In this paper, we present the design and implementation of a decentralized application that uses Ethereum blockchain and IPFS to store CCTV and black box footage securely and efficiently. The DApp allows users to easily manage their storage. For scalability, only hashes of the files are stored on the blockchain via smart contracts. Our proposed scheme works in a decentralized manner. When a file is uploaded, the DApp listens for the event File Upload and automatically updates the DApp’s user interface. All smart contract events are fetched and displayed on our DApp. The extracted information is called a smart contract event log, and it includes information about the file, timestamp, the uploader’s account information, and the hash of the IPFS file returned. By clicking on the file’s description, users can gain access to it. The selected file is then displayed in the web browser. DApp also includes a keyword search feature to help us find any information quickly. To filter and read data from the blockchain, we used ether.js’ smart contract event listener and contract.queryFilter. We used the smart contract address as well as the smart contract’s ABI. The smart contract events are then written into a text file. The text file only contained necessary information, such as the file name, event type, location, Ethereum account number, and smart contract. Our experiment shows that our DApp is not affected by system failure. We can secure an application by managing the data in a decentralized manner. Because our DApp runs on a public ledger, anyone with internet access can participate in the application and network. As a result, anyone can view and modify the transaction record. As a result, unlike centrally managed applications, this system provides greater transparency. We anticipate that our DApp can be used in a variety of fields, such as for keeping records of student research securely at universities, the medical information of patients at hospitals, and customer information at banks due to its ability to store various file types.
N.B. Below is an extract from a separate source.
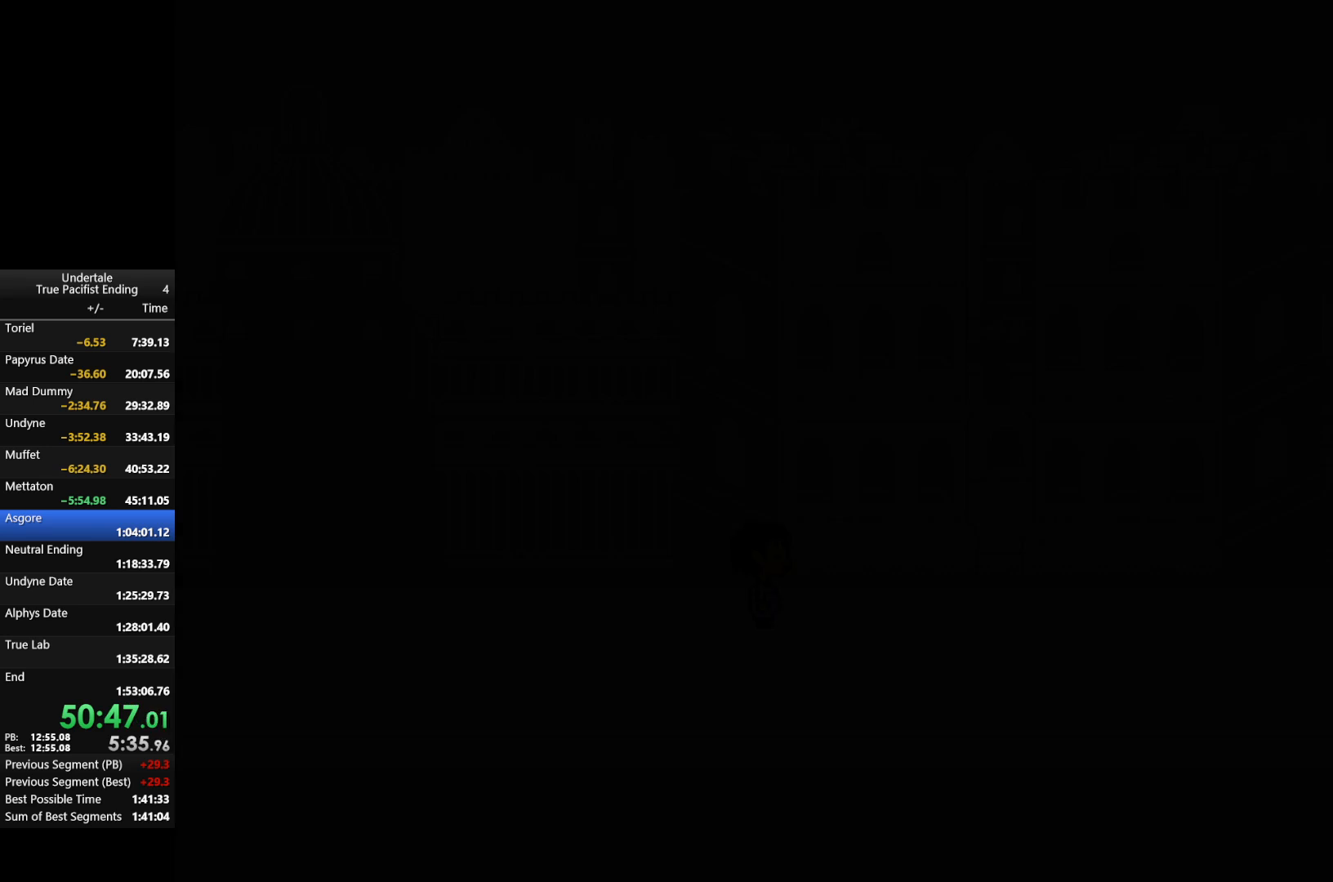
{"keys": ["right", "up"], "events": [[33, "return", "down"], [33, "z", "down"], [100, "return", "up"], [100, "z", "up"]]}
In our current system, the access control function is not included in the smart contract yet, and thus, the hash values of one’s files can be exposed to anyone who knows his or her smart contract address. We will investigate the access control scheme for the smart contract to resolve this issue in our future work. In addition, we will also verify the source code of our smart contract using well-known formal methods.

Recently, Ethereum has been upgraded by changing its consensus mechanism from proof-of-work (PoW) to proof of stake (PoW), and this new version is also known as Ethereum 2.0. However, this new consensus mechanism has not been verified intensively compared to the PoW mechanism, and thus, we used an old version of Ethereum and its corresponding Ethereum Virtual Machine (EVM) environment in this paper. We will implement and investigate our proposed system on the new version of Ethereum in our future work.